Some of the interesting facts and security incidents shared by Inspector Martin include:
• Six servers associated with IT systems that control NASA spacecraft and contain critical data had vulnerabilities that could allow a remote attacker to take control of or render them unavailable.
• Servers that were not properly secured exposed encryption keys, encrypted passwords, and user account information to potential attackers.
• An unencrypted NASA laptop that was stolen in March 2011 resulted in the loss of the algorithms used to command and control the International Space Station. Other lost or stolen notebooks contained Social Security numbers and sensitive data on NASA’s Constellation and Orion programs, Marin said.

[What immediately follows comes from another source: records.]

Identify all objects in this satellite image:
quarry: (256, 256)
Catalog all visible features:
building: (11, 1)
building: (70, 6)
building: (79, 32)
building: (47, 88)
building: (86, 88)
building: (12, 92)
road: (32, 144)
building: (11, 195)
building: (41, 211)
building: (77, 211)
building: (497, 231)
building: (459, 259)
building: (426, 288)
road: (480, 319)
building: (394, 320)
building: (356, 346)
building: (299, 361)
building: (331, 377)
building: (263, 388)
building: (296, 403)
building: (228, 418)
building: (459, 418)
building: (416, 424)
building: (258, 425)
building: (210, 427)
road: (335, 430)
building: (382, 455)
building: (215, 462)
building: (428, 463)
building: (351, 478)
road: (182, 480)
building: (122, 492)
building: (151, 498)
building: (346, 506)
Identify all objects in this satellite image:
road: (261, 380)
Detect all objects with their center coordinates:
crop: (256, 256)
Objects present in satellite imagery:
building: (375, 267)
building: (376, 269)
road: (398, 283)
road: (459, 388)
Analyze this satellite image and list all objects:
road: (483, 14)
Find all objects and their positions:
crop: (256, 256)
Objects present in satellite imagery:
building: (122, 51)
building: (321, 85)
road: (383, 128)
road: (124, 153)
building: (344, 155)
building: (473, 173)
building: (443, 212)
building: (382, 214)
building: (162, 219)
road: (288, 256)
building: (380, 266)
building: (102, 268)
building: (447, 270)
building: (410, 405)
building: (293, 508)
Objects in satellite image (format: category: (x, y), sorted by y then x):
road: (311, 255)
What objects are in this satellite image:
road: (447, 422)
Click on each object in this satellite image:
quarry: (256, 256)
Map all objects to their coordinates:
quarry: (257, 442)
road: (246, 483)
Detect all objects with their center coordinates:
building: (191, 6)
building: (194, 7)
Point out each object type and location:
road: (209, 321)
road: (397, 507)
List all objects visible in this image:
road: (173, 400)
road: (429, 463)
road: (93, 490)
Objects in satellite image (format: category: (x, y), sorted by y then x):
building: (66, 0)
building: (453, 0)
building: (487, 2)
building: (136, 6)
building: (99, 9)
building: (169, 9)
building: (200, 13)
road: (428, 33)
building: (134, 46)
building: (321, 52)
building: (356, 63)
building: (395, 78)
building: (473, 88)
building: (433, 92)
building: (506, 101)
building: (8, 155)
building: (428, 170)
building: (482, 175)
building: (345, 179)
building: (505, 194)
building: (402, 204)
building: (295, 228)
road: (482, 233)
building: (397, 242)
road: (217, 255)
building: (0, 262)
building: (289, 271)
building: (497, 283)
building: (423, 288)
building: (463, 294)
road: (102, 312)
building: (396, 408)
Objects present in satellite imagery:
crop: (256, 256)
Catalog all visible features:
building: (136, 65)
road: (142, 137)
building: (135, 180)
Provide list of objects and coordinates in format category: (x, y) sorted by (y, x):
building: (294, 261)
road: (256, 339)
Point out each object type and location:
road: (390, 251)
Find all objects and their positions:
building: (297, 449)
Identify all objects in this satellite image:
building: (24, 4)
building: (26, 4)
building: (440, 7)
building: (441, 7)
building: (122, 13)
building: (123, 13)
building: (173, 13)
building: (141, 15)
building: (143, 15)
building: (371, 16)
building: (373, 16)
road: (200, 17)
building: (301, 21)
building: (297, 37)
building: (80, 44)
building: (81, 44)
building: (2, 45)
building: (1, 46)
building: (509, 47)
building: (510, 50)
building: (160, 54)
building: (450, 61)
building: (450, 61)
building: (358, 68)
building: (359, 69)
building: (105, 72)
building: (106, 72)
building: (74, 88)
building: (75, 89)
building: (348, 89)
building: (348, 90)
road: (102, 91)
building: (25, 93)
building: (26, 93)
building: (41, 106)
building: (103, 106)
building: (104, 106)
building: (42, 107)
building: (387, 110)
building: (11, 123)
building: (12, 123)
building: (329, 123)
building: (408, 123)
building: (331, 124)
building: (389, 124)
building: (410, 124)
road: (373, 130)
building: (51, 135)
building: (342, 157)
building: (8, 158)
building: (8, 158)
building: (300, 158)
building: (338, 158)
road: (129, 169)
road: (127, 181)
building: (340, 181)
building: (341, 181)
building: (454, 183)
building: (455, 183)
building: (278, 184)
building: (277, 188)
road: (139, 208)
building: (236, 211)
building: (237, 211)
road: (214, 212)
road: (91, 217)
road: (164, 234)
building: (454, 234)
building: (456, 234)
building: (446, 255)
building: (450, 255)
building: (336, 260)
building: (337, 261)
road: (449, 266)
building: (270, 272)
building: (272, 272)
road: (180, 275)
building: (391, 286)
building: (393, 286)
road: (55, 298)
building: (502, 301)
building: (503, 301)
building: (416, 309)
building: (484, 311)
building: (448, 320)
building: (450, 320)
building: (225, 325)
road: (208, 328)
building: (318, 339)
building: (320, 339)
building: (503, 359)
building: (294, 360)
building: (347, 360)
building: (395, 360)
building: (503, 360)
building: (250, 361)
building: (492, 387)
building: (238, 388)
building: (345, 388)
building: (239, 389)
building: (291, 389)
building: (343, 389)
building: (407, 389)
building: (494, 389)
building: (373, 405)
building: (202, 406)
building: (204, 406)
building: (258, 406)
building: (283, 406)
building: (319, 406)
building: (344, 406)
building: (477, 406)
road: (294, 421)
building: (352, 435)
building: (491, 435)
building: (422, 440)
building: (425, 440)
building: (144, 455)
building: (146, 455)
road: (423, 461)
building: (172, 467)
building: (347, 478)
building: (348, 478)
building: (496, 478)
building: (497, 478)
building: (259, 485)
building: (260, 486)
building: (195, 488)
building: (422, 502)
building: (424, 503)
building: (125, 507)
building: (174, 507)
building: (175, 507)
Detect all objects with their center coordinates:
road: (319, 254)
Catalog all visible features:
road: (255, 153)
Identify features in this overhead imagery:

• A May 2010 audit found that just 24 percent of applicable computers at the Goddard Space Flight Center were monitored for critical software patches and only 62 percent were monitored for technical vulnerabilities.
• NASA found computers and hard drives being sold or prepared for sale despite the fact that they still contained sensitive data. The report cited one example when a NASA facility released 10 computers to the public that had failed sanitization testing and could have put sensitive data at risk.
• Citing a lack of accountability for IT assets across the organization, Martin noted an incident when hard drives were found in an unsecured dumpster accessible to the public.
• Despite the fact that Encryption is recognized as a best practice and an action required by the Office of Management and Budget (OMB), as of February 1, 2012, only 1 percent of NASA portable devices laptops have been encrypted.
• During control testing, NASA identified several high-risk technical vulnerabilities on the system that provides mission support to the Space Shuttle and International Space Station. If exploited, these vulnerabilities could allow a remote intruder to gain control of the system or render it unavailable.
• In November 2011, NASA’s Jet Propulsion Laboratory (JPL) reported suspicious network activity involving Chinese-based IP addresses. NASA’s review disclosed that the intruders had compromised the accounts of the most privileged JPL users, giving the intruders access to most of JPL’s networks. Martin said that the OIG is still to invesitaging the matter.
• 130 NASA systems were infected with the DNSChanger malware.
“Although our audit work identified challenges to and weaknesses in NASA’s IT security program, we concluded that the Agency is steadily working to improve its overall IT security posture,” Martin concluded.
“Of the 69 recommendations for improvement we made in our IT audit reports over the last 5 years, 51 have been closed after full implementation by the Agency,” he added. “NASA continues to work toward implementation of the remaining 18, most of which stem from our more recent work.
NASA’s Information Technology assets include more than 550 information systems that control spacecraft, collect and process scientific data, and more.